* _SELECTED EXTRACT_
□ □ □ □ □ □ □
I am trying to learn how to implement a feed in cassandra (think twitter). I want to use wide rows to store all the posts made by a user. I am thinking about adding user information or statistical information in the same row (num of posts, last post date, user name, etc.).
My question is: is name, age, etc. "field name" stored in column? Or those wide rows only store the column-name and values specified? Am I wasting disk space? Am I compromising performance somehow?
Thanks!
-- TABLE CREATION
CREATE TABLE user_feed (
owner_id int,
name text,
age int,
posted_at timestamp,
post_text text,
PRIMARY KEY (owner_id, posted_at)
);
-- INSERTING THE USER
insert into user_feed (owner_id, name, age, posted_at) values (1, 'marc', 36, 0);
-- INSERTING USER POSTS
insert into user_feed (owner_id, posted_at, post_text) values (1, dateof(now()), 'first post!');
insert into user_feed (owner_id, posted_at, post_text) values (1, dateof(now()), 'hello there');
insert into user_feed (owner_id, posted_at, post_text) values (1, dateof(now()), 'i am kind of happy');
-- GETTING THE FEED
select * from user_feed where owner_id=1 and posted_at>0;
-- RESULT
owner_id | posted_at | age | name | post_text
----------+--------------------------+------+------+--------------------
1 | 2014-07-04 12:01:23+0000 | null | null | first post!
□ □ □ □ □ □ □
* _RAW DATA_
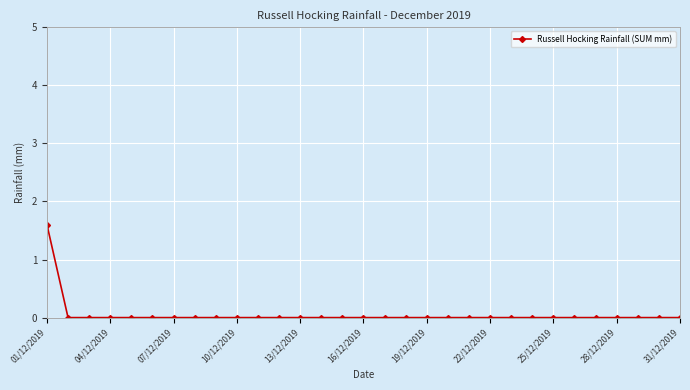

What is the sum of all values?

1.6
□ □ □ □ □ □ □
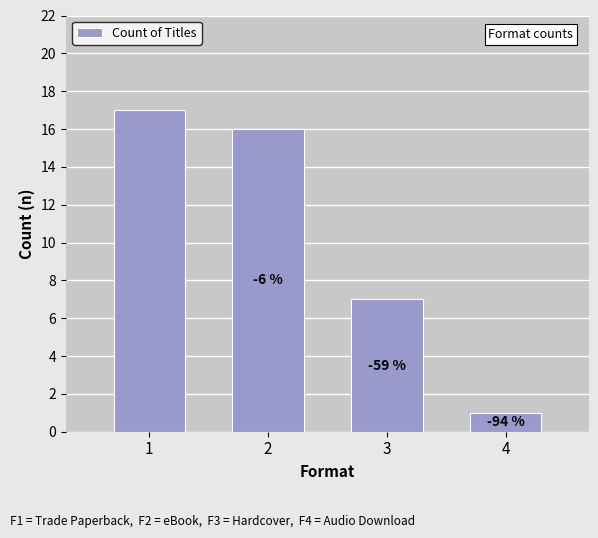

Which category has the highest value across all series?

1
□ □ □ □ □ □ □
* _COMPLETE THE FOLLOWING_
- a) In the Cassandra feed post, list every column that the CREATE TABLE statement defines for user_feed.
- b) Revise the Cassandra feed post from "My question is: is" to "compromising performance somehow?", replacing "disk space" with "storage".
The material shown here comes from a source separate from the Cassandra feed post.

* _PER-TASK OUTPUTS_
- a) owner_id, name, age, posted_at, post_text

- b)
My question is: is name, age, etc. "field name" stored in column? Or those wide rows only store the column-name and values specified? Am I wasting storage? Am I compromising performance somehow?